__Exercise directions__: Exactly the lines from the one containing "right knee: (296, 1254)" to the last line of the records, inclusive, are to be transcribed; include no others.

----

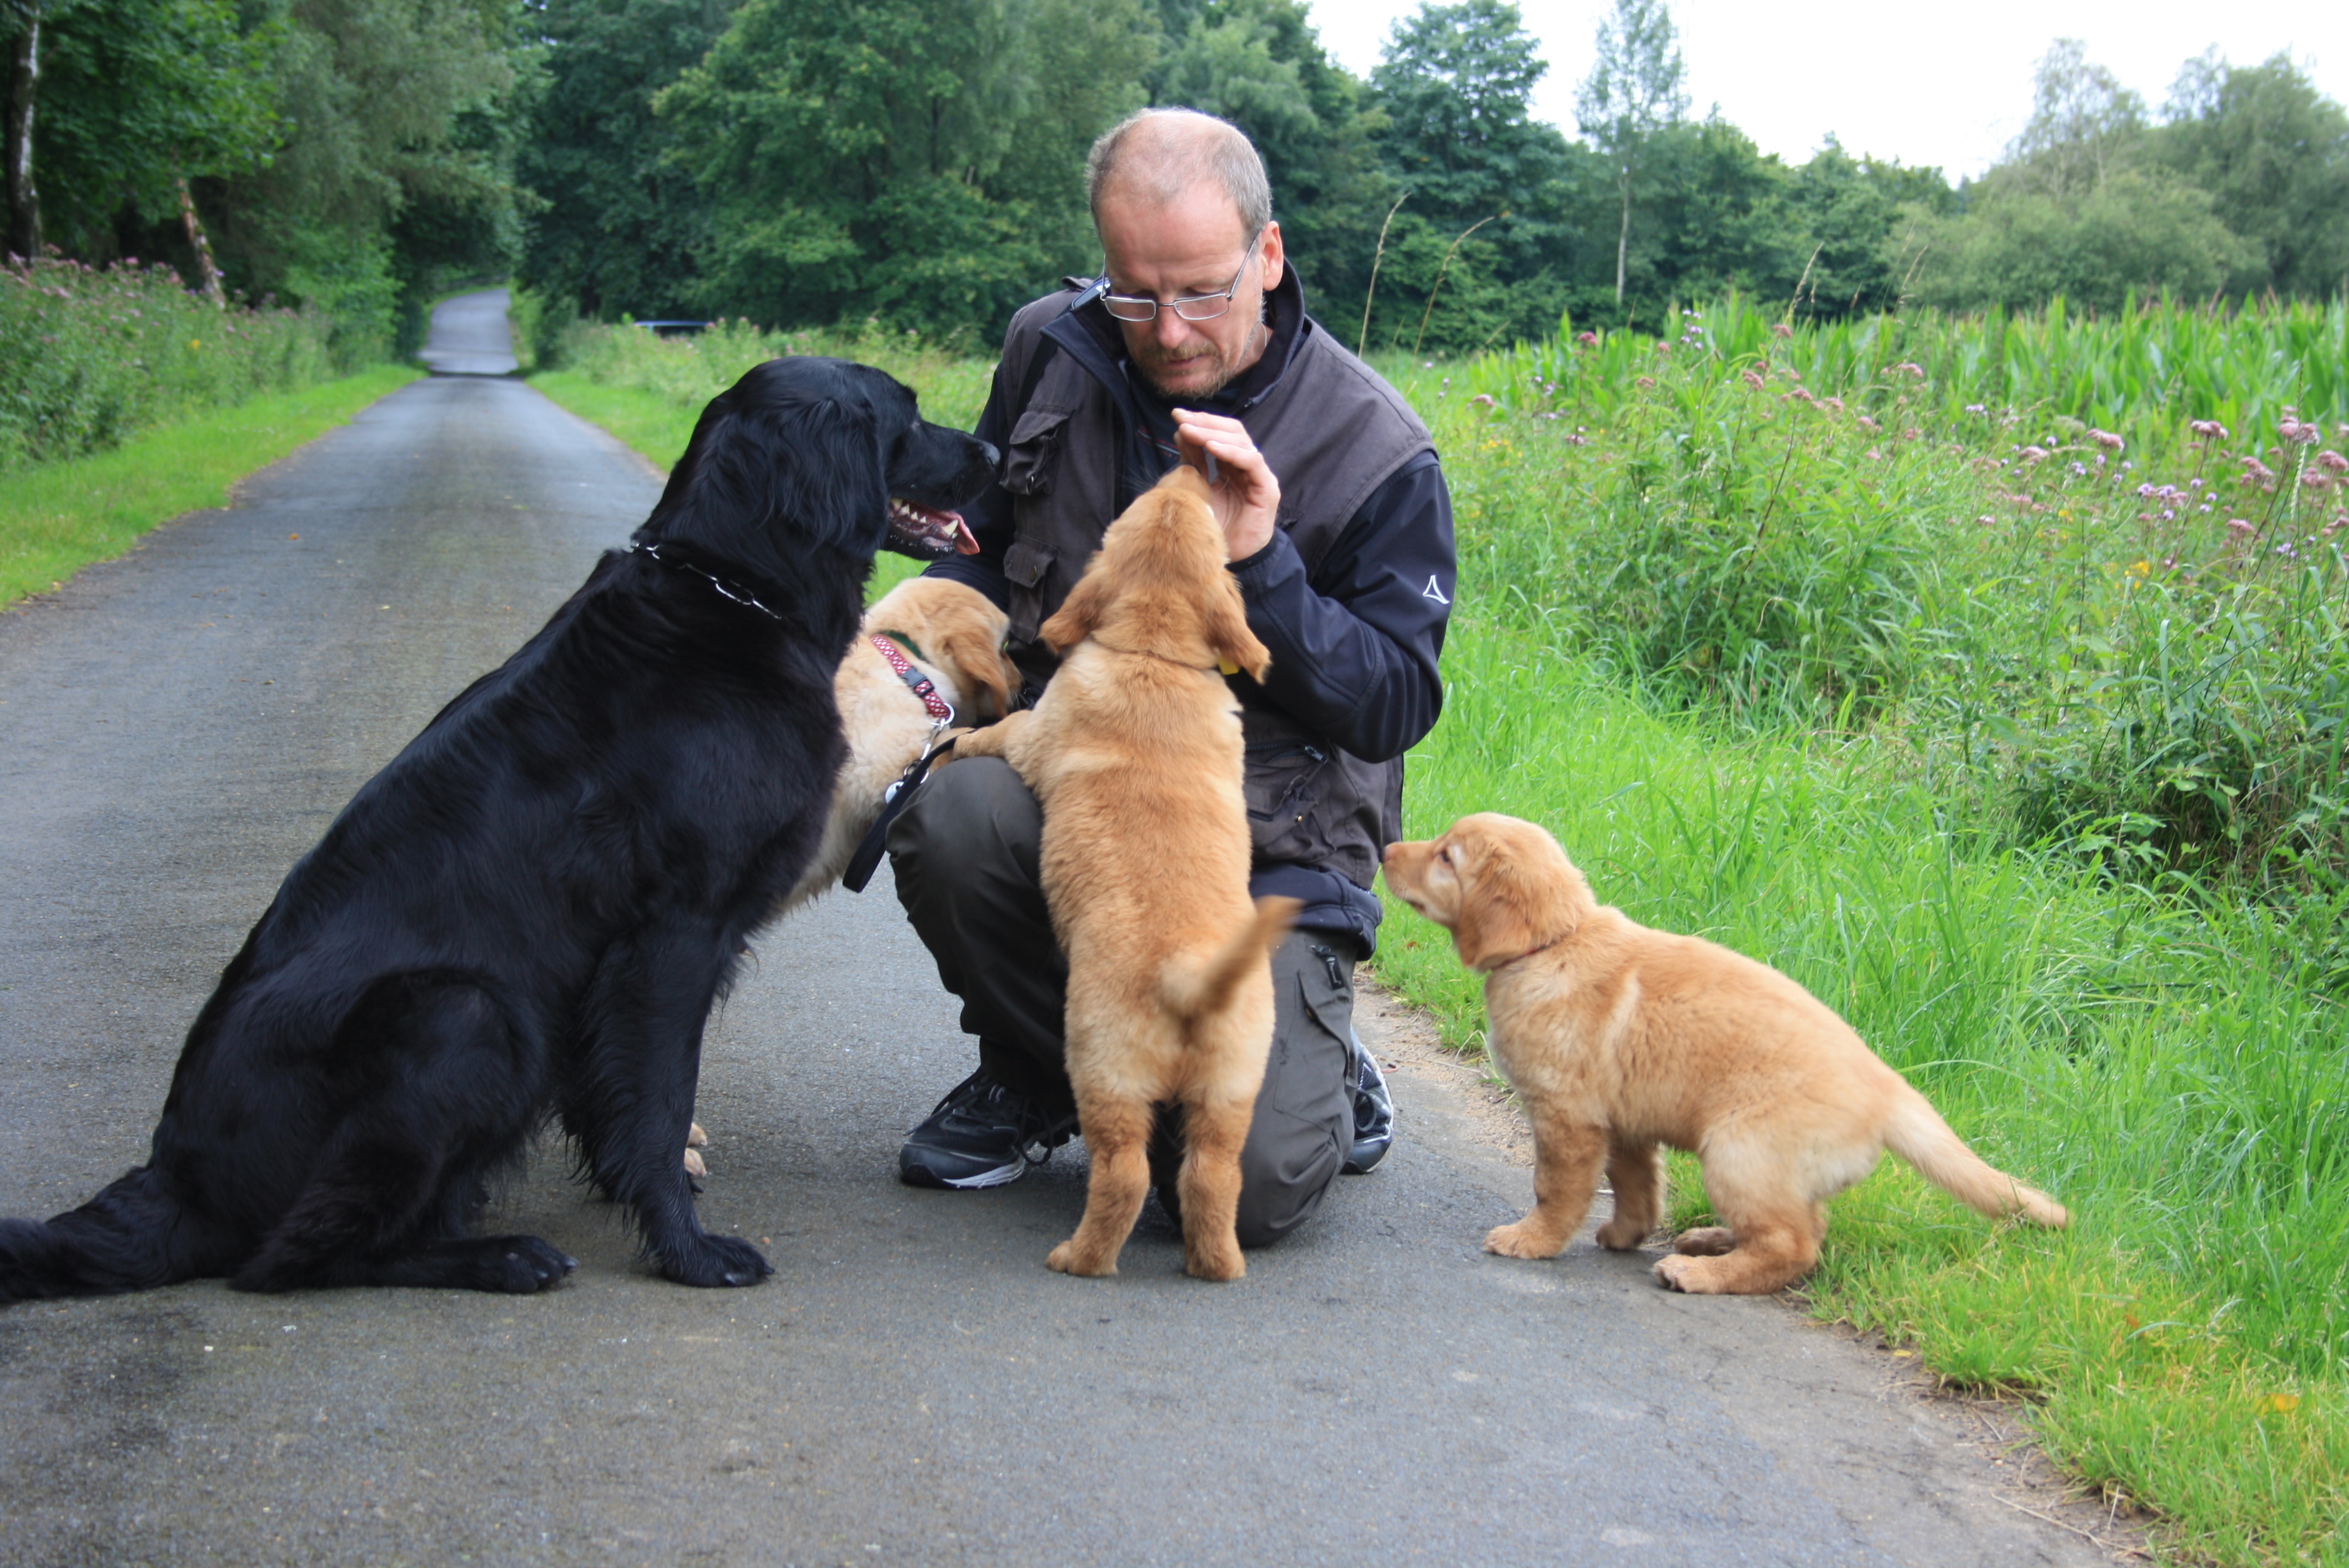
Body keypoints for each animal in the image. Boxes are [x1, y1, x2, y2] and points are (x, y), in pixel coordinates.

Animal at [0, 356, 994, 1302]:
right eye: (905, 414)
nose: (991, 452)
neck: (727, 594)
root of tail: (179, 1183)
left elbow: (617, 1103)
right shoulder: (676, 928)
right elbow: (658, 1102)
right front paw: (687, 1250)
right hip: (467, 1011)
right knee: (296, 1254)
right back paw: (505, 1257)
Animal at [949, 467, 1298, 1281]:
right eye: (1185, 506)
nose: (1188, 467)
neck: (1153, 652)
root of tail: (1191, 978)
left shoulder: (1034, 733)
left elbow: (1002, 729)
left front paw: (957, 740)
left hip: (1103, 1066)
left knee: (1125, 1174)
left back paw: (1078, 1259)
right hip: (1232, 1090)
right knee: (1210, 1175)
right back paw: (1217, 1266)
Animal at [1381, 813, 2068, 1294]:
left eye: (1446, 856)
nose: (1386, 850)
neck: (1555, 942)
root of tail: (1888, 1088)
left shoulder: (1568, 1117)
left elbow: (1555, 1189)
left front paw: (1532, 1240)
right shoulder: (1623, 1120)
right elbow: (1635, 1185)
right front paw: (1626, 1233)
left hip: (1742, 1152)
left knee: (1793, 1246)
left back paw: (1699, 1273)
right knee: (1805, 1229)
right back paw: (1709, 1242)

----

__Solution for this task__:
right knee: (296, 1254)
right back paw: (505, 1257)
Animal at [949, 467, 1298, 1281]:
right eye: (1185, 506)
nose: (1188, 467)
neck: (1153, 652)
root of tail: (1191, 978)
left shoulder: (1034, 733)
left elbow: (1002, 729)
left front paw: (957, 740)
left hip: (1103, 1066)
left knee: (1125, 1174)
left back paw: (1078, 1259)
right hip: (1232, 1090)
right knee: (1210, 1175)
right back paw: (1217, 1266)
Animal at [1381, 813, 2068, 1294]:
left eye: (1446, 856)
nose: (1386, 850)
neck: (1555, 942)
root of tail: (1888, 1088)
left shoulder: (1568, 1117)
left elbow: (1555, 1189)
left front paw: (1532, 1240)
right shoulder: (1623, 1120)
right elbow: (1635, 1185)
right front paw: (1626, 1233)
left hip: (1742, 1152)
left knee: (1793, 1246)
left back paw: (1699, 1273)
right knee: (1805, 1229)
right back paw: (1709, 1242)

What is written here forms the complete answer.